=== Instructions to follow ===
What you need to do is retype every entry exactly as written.
* * * * * * *
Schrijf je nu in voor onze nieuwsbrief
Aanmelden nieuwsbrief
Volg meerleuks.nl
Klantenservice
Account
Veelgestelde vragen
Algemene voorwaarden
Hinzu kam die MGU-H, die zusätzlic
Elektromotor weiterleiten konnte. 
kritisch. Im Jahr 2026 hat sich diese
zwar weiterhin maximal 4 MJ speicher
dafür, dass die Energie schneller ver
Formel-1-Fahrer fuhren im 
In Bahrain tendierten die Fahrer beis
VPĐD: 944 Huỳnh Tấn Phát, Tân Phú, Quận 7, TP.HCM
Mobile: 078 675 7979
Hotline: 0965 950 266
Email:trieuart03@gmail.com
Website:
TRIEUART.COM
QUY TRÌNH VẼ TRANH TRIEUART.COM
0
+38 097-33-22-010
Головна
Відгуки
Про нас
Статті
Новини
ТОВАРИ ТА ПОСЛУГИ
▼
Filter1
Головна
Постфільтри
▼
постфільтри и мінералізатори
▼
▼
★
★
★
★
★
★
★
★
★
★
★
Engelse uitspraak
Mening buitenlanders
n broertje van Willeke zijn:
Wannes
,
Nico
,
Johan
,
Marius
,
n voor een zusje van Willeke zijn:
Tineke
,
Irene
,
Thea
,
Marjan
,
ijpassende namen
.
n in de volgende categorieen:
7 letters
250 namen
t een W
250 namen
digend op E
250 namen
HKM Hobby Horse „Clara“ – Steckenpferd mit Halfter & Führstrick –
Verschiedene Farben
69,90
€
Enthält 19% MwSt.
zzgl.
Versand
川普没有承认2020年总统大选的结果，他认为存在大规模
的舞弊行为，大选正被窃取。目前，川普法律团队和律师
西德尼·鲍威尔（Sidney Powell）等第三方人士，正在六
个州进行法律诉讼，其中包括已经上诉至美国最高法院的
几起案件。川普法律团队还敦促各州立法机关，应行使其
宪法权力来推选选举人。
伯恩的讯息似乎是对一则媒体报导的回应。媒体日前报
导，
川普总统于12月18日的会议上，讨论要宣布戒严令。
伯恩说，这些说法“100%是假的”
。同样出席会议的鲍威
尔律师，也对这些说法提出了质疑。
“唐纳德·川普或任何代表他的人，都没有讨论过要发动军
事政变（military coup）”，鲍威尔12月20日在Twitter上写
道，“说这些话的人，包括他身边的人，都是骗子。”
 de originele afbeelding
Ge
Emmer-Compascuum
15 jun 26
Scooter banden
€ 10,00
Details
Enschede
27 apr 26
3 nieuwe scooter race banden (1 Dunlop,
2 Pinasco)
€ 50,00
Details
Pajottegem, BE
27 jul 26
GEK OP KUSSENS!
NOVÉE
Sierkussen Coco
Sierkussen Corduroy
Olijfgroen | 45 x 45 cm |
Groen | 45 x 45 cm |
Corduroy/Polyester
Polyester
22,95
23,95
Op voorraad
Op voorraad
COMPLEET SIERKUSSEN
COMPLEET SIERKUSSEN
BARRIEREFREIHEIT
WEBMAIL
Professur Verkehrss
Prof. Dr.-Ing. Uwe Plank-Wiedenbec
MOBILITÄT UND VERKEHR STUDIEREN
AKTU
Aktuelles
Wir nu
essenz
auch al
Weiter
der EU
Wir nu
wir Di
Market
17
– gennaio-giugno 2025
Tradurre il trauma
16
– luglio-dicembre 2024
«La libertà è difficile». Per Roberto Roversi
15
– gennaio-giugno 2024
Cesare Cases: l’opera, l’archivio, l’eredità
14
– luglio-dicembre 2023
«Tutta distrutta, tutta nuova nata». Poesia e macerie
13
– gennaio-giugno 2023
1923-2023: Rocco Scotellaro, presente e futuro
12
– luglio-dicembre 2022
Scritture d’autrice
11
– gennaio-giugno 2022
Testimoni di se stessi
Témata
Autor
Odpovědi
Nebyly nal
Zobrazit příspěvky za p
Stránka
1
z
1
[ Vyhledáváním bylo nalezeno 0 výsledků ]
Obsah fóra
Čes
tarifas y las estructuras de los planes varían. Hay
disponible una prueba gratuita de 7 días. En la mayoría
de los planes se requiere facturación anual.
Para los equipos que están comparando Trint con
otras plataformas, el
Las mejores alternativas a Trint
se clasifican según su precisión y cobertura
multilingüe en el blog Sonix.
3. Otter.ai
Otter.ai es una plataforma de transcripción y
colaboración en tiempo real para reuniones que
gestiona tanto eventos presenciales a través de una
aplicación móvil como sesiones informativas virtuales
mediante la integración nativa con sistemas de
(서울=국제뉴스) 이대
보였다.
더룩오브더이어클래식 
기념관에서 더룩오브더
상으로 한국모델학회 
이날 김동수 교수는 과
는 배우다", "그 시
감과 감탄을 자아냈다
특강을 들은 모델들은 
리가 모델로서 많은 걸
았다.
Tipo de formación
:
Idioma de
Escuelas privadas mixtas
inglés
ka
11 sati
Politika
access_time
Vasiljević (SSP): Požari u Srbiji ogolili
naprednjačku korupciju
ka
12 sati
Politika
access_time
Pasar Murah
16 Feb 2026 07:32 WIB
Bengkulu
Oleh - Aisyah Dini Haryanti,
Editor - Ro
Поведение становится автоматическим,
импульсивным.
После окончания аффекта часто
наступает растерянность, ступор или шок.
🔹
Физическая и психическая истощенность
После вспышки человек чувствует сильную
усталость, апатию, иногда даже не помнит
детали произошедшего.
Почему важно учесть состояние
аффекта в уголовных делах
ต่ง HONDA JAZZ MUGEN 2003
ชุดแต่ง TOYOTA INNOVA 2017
* * * * * * *
=== Result of the task ===
Schrijf je nu in voor onze nieuwsbrief
Aanmelden nieuwsbrief
Volg meerleuks.nl
Klantenservice
Account
Veelgestelde vragen
Algemene voorwaarden
Hinzu kam die MGU-H, die zusätzlic
Elektromotor weiterleiten konnte. 
kritisch. Im Jahr 2026 hat sich diese
zwar weiterhin maximal 4 MJ speicher
dafür, dass die Energie schneller ver
Formel-1-Fahrer fuhren im 
In Bahrain tendierten die Fahrer beis
VPĐD: 944 Huỳnh Tấn Phát, Tân Phú, Quận 7, TP.HCM
Mobile: 078 675 7979
Hotline: 0965 950 266
Email:trieuart03@gmail.com
Website:
TRIEUART.COM
QUY TRÌNH VẼ TRANH TRIEUART.COM
0
+38 097-33-22-010
Головна
Відгуки
Про нас
Статті
Новини
ТОВАРИ ТА ПОСЛУГИ
▼
Filter1
Головна
Постфільтри
▼
постфільтри и мінералізатори
▼
▼
★
★
★
★
★
★
★
★
★
★
★
Engelse uitspraak
Mening buitenlanders
n broertje van Willeke zijn:
Wannes
,
Nico
,
Johan
,
Marius
,
n voor een zusje van Willeke zijn:
Tineke
,
Irene
,
Thea
,
Marjan
,
ijpassende namen
.
n in de volgende categorieen:
7 letters
250 namen
t een W
250 namen
digend op E
250 namen
HKM Hobby Horse „Clara“ – Steckenpferd mit Halfter & Führstrick –
Verschiedene Farben
69,90
€
Enthält 19% MwSt.
zzgl.
Versand
川普没有承认2020年总统大选的结果，他认为存在大规模
的舞弊行为，大选正被窃取。目前，川普法律团队和律师
西德尼·鲍威尔（Sidney Powell）等第三方人士，正在六
个州进行法律诉讼，其中包括已经上诉至美国最高法院的
几起案件。川普法律团队还敦促各州立法机关，应行使其
宪法权力来推选选举人。
伯恩的讯息似乎是对一则媒体报导的回应。媒体日前报
导，
川普总统于12月18日的会议上，讨论要宣布戒严令。
伯恩说，这些说法“100%是假的”
。同样出席会议的鲍威
尔律师，也对这些说法提出了质疑。
“唐纳德·川普或任何代表他的人，都没有讨论过要发动军
事政变（military coup）”，鲍威尔12月20日在Twitter上写
道，“说这些话的人，包括他身边的人，都是骗子。”
 de originele afbeelding
Ge
Emmer-Compascuum
15 jun 26
Scooter banden
€ 10,00
Details
Enschede
27 apr 26
3 nieuwe scooter race banden (1 Dunlop,
2 Pinasco)
€ 50,00
Details
Pajottegem, BE
27 jul 26
GEK OP KUSSENS!
NOVÉE
Sierkussen Coco
Sierkussen Corduroy
Olijfgroen | 45 x 45 cm |
Groen | 45 x 45 cm |
Corduroy/Polyester
Polyester
22,95
23,95
Op voorraad
Op voorraad
COMPLEET SIERKUSSEN
COMPLEET SIERKUSSEN
BARRIEREFREIHEIT
WEBMAIL
Professur Verkehrss
Prof. Dr.-Ing. Uwe Plank-Wiedenbec
MOBILITÄT UND VERKEHR STUDIEREN
AKTU
Aktuelles
Wir nu
essenz
auch al
Weiter
der EU
Wir nu
wir Di
Market
17
– gennaio-giugno 2025
Tradurre il trauma
16
– luglio-dicembre 2024
«La libertà è difficile». Per Roberto Roversi
15
– gennaio-giugno 2024
Cesare Cases: l’opera, l’archivio, l’eredità
14
– luglio-dicembre 2023
«Tutta distrutta, tutta nuova nata». Poesia e macerie
13
– gennaio-giugno 2023
1923-2023: Rocco Scotellaro, presente e futuro
12
– luglio-dicembre 2022
Scritture d’autrice
11
– gennaio-giugno 2022
Testimoni di se stessi
Témata
Autor
Odpovědi
Nebyly nal
Zobrazit příspěvky za p
Stránka
1
z
1
[ Vyhledáváním bylo nalezeno 0 výsledků ]
Obsah fóra
Čes
tarifas y las estructuras de los planes varían. Hay
disponible una prueba gratuita de 7 días. En la mayoría
de los planes se requiere facturación anual.
Para los equipos que están comparando Trint con
otras plataformas, el
Las mejores alternativas a Trint
se clasifican según su precisión y cobertura
multilingüe en el blog Sonix.
3. Otter.ai
Otter.ai es una plataforma de transcripción y
colaboración en tiempo real para reuniones que
gestiona tanto eventos presenciales a través de una
aplicación móvil como sesiones informativas virtuales
mediante la integración nativa con sistemas de
(서울=국제뉴스) 이대
보였다.
더룩오브더이어클래식 
기념관에서 더룩오브더
상으로 한국모델학회 
이날 김동수 교수는 과
는 배우다", "그 시
감과 감탄을 자아냈다
특강을 들은 모델들은 
리가 모델로서 많은 걸
았다.
Tipo de formación
:
Idioma de
Escuelas privadas mixtas
inglés
ka
11 sati
Politika
access_time
Vasiljević (SSP): Požari u Srbiji ogolili
naprednjačku korupciju
ka
12 sati
Politika
access_time
Pasar Murah
16 Feb 2026 07:32 WIB
Bengkulu
Oleh - Aisyah Dini Haryanti,
Editor - Ro
Поведение становится автоматическим,
импульсивным.
После окончания аффекта часто
наступает растерянность, ступор или шок.
🔹
Физическая и психическая истощенность
После вспышки человек чувствует сильную
усталость, апатию, иногда даже не помнит
детали произошедшего.
Почему важно учесть состояние
аффекта в уголовных делах
ต่ง HONDA JAZZ MUGEN 2003
ชุดแต่ง TOYOTA INNOVA 2017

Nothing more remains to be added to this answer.